Expanding vaccine efficacy estimation with dynamic models fitted to cross-sectional prevalence data post-licensure

• We study vaccine efficacy (VE) against pathogen acquisition in SI and SIS systems with vaccination.
• We outline the nonlinear relationship between pathogen prevalence ratio and VE.
• We propose the use of dynamic models to estimate vaccine efficacy from observational data post-licensure.
• We illustrate a proof of principle framework for ODE parameter inference, including direct competition coefficients between strains.

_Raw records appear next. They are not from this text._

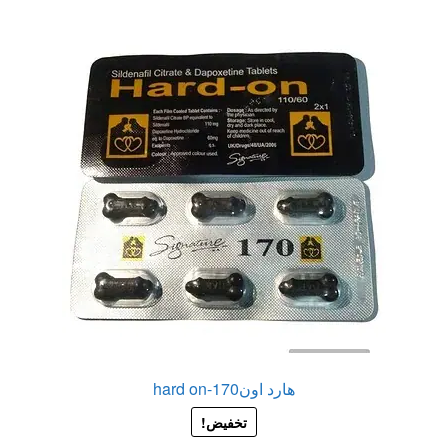
هارد اون170-hard on
تخفيض!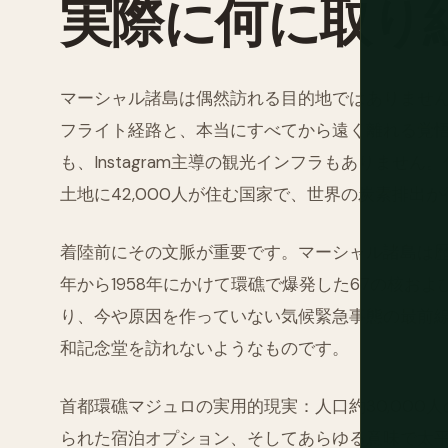
実際に何に取り
マーシャル諸島は偶然訪れる目的地ではありませ
フライト経路と、本当にすべてから遠く離れる覚
も、Instagram主導の観光インフラもありませ
土地に42,000人が住む国家で、世界の炭素排出
着陸前にその文脈が重要です。マーシャル諸島は歴
年から1958年にかけて環礁で爆発した67の核お
り、今や原因を作っていない気候緊急事態の最前
和記念堂を訪れないようなものです。
首都環礁マジュロの実用的現実：人口約30,000
られた宿泊オプション、そしてあらゆる意味で太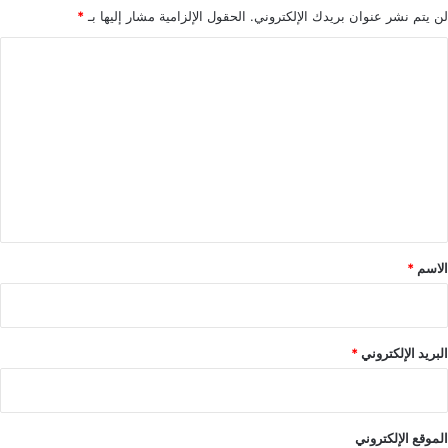
لن يتم نشر عنوان بريدك الإلكتروني.
الحقول الإلزامية مشار إليها بـ
*
ا
ل
ت
ع
ل
ي
ق
*
الاسم
*
البريد الإلكتروني
*
الموقع الإلكتروني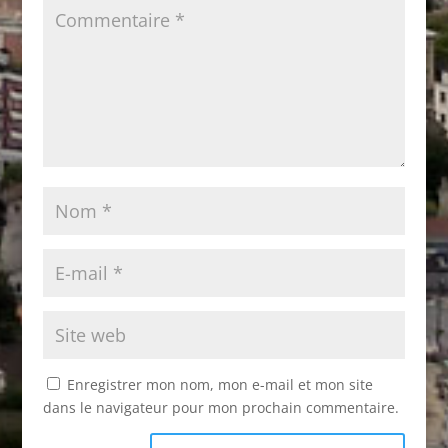
Enregistrer mon nom, mon e-mail et mon site
dans le navigateur pour mon prochain commentaire.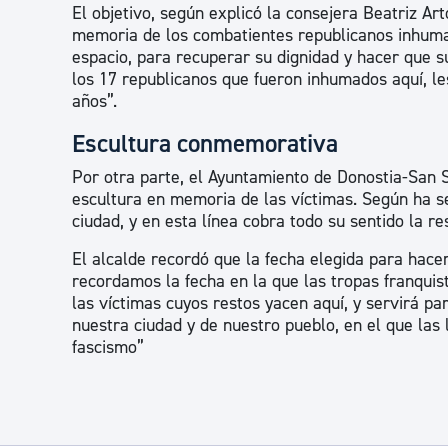
El objetivo, según explicó la consejera Beatriz Arto
memoria de los combatientes republicanos inhumad
espacio, para recuperar su dignidad y hacer que 
los 17 republicanos que fueron inhumados aquí, l
años”.
Escultura conmemorativa
Por otra parte, el Ayuntamiento de Donostia-San S
escultura en memoria de las víctimas. Según ha s
ciudad, y en esta línea cobra todo su sentido la re
El alcalde recordó que la fecha elegida para hace
recordamos la fecha en la que las tropas franqui
las víctimas cuyos restos yacen aquí, y servirá 
nuestra ciudad y de nuestro pueblo, en el que las 
fascismo”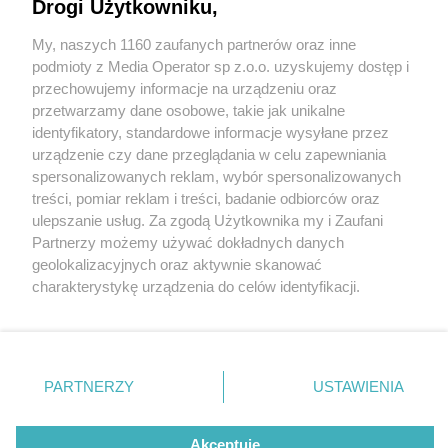
Drogi Użytkowniku,
My, naszych 1160 zaufanych partnerów oraz inne
Wydawca mediów
lokalnych
podmioty z Media Operator sp z.o.o. uzyskujemy dostęp i
przechowujemy informacje na urządzeniu oraz
przetwarzamy dane osobowe, takie jak unikalne
identyfikatory, standardowe informacje wysyłane przez
urządzenie czy dane przeglądania w celu zapewniania
2 / 0
spersonalizowanych reklam, wybór spersonalizowanych
Nie zapomnij
treści, pomiar reklam i treści, badanie odbiorców oraz
zapoznać się z:
polityką prywatności
regulamin korzystania z portali
ulepszanie usług. Za zgodą Użytkownika my i Zaufani
Twoje
miasto
Skontakuj się
z nami
Partnerzy możemy używać dokładnych danych
Piekary Śląskie
Kontakt
geolokalizacyjnych oraz aktywnie skanować
Chorzów
Wydawca
charakterystykę urządzenia do celów identyfikacji.
Tarnowskie Góry
Redakcja
Ruda Śląska
Newsletter
Ponieważ cenimy Twoją prywatność, prosimy o zgodę na
Świętochłowice
Reklama
korzystanie z tych technologii poprzez kliknięcie
Tychy
„Akceptuję”. Zgoda jest dobrowolna i zawsze możesz ją
Bytom
Katowice
zmienić/wycofać klikając przycisk ustawień prywatności
REKLAMA
PARTNERZY
USTAWIENIA
Gliwice
znajdujący się w lewym dolnym rogu strony
. Niektóre
Zabrze
Zagłębie
rodzaje przetwarzania danych nie wymagają zgody
użytkownika, ale masz prawo sprzeciwić się takiemu
Akceptuję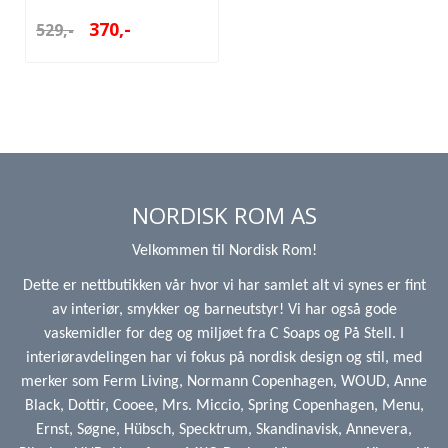
370,-
529,-
NORDISK ROM AS
Velkommen til Nordisk Rom!
Dette er nettbutikken vår hvor vi har samlet alt vi synes er fint
av interiør, smykker og barneutstyr! Vi har også gode
vaskemidler for deg og miljøet fra C Soaps og På Stell. I
interiøravdelingen har vi fokus på nordisk design og stil, med
merker som Ferm Living, Normann Copenhagen, WOUD, Anne
Black, Dottir, Cooee, Mrs. Miccio, Spring Copenhagen, Menu,
Ernst, Søgne, Hübsch, Specktrum, Skandinavisk, Annevera,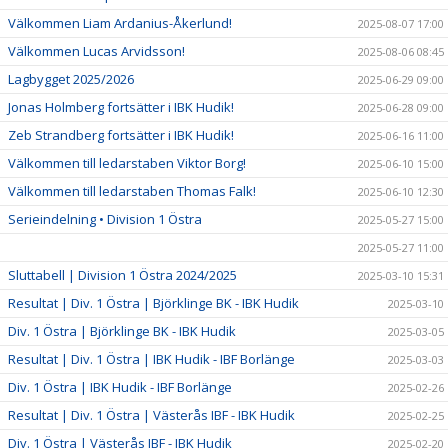
Välkommen Liam Ardanius-Åkerlund!
2025-08-07 17:00
Välkommen Lucas Arvidsson!
2025-08-06 08:45
Lagbygget 2025/2026
2025-06-29 09:00
Jonas Holmberg fortsätter i IBK Hudik!
2025-06-28 09:00
Zeb Strandberg fortsätter i IBK Hudik!
2025-06-16 11:00
Välkommen till ledarstaben Viktor Borg!
2025-06-10 15:00
Välkommen till ledarstaben Thomas Falk!
2025-06-10 12:30
Serieindelning • Division 1 Östra
2025-05-27 15:00
2025-05-27 11:00
Sluttabell | Division 1 Östra 2024/2025
2025-03-10 15:31
Resultat | Div. 1 Östra | Björklinge BK - IBK Hudik
2025-03-10
Div. 1 Östra | Björklinge BK - IBK Hudik
2025-03-05
Resultat | Div. 1 Östra | IBK Hudik - IBF Borlänge
2025-03-03
Div. 1 Östra | IBK Hudik - IBF Borlänge
2025-02-26
Resultat | Div. 1 Östra | Västerås IBF - IBK Hudik
2025-02-25
Div. 1 Östra | Västerås IBF - IBK Hudik
2025-02-20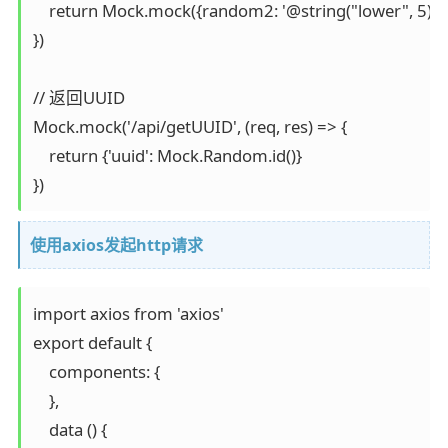
    return Mock.mock({random2: '@string("lower", 5)'})

})

// 返回UUID

Mock.mock('/api/getUUID', (req, res) => {

    return {'uuid': Mock.Random.id()}

})
使用axios发起http请求
import axios from 'axios'

export default {

    components: {

    },

    data () {
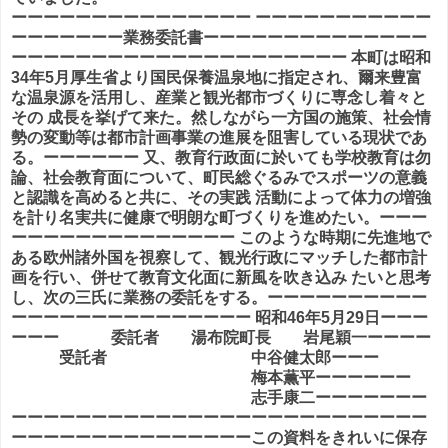
ーーーーーーーーーーーーーーー ーーーーーーーーーーー
ーーーーーーー業務委託書ーーーーーーーーーーーーーー
ーーーーーーーーーーーーーーーーーーーーー 本町は昭和
34年5月厚生省より国民保養温泉地に指定され、爾来豊富
な温泉源を活用し、産業と観光都市づくりに専念し着々と
その 成長を挙げて来た。然しながら一方国の施策、社会情
勢の変動等は都市計画事業の進展を阻害している現状であ
る。ーーーーーー 又、教育行政面に於いても学校教育は勿
論、社会教育面について、町民総ぐるみでスポーツの意義
と認識を高めると共に、その実践 活動によって体力の増強
を計り名実共に健康で明朗な町づくりを進めたい。ーーー
ーーーーーーーーーーーーーー このような時期に先進地で
ある欧州諸外国を視察して、観光行政にマッチした都市計
画を行い、併せて教育文化面に新風を吹き込み たいと思考
し、次の三氏に業務の委託をする。ーーーーーーーーーー
ーーーーーーーーーーーーーーー 昭和46年5月29日ーーー
ーーー 委託者 湯布院町長 岩尾穎一ーーーー
受託者 中谷健太郎ーーー
梅本薫平ーーーーーー
志手康二ーーーーーーー
ーーーーーーーーーーーーーーーーーーーーーーーーーー
ーーーーーーーーーーーーーーーこの資料をきれいに保存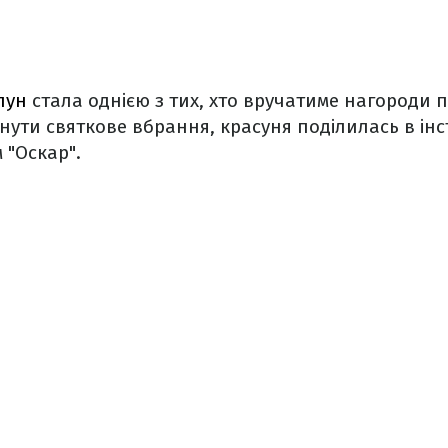
пун
стала однією з тих, хто вручатиме нагороди 
гнути святкове вбрання, красуня поділилась в інс
 "Оскар".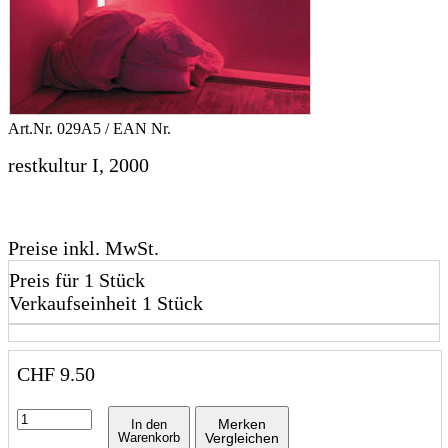
Art.Nr.
029A5
/ EAN Nr.
restkultur I, 2000
Preise inkl. MwSt.
Preis für 1 Stück
Verkaufseinheit 1 Stück
CHF
9.50
Merken
In den
Warenkorb
Vergleichen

The efficacy of vaccines is typically estimated prior to implementation, on the basis of randomized controlled trials. This does not preclude, however, subsequent assessment post-licensure, while mass-immunization and nonlinear transmission feedbacks are in place. In this paper we show how cross-sectional prevalence data post-vaccination can be interpreted in terms of pathogen transmission processes and vaccine parameters, using a dynamic epidemiological model. We advocate the use of such frameworks for model-based vaccine evaluation in the field, fitting trajectories of cross-sectional prevalence of pathogen strains before and after intervention. Using SI and SIS models, we illustrate how prevalence ratios in vaccinated and non-vaccinated hosts depend on true vaccine efficacy, the absolute and relative strength of competition between target and non-target strains, the time post follow-up, and transmission intensity. We argue that a mechanistic approach should be added to vaccine efficacy estimation against multi-type pathogens, because it naturally accounts for inter-strain competition and indirect effects, leading to a robust measure of individual protection per contact. Our study calls for systematic attention to epidemiological feedbacks when interpreting population level impact. At a broader level, our parameter estimation procedure provides a promising proof of principle for a generalizable framework to infer vaccine efficacy post-licensure.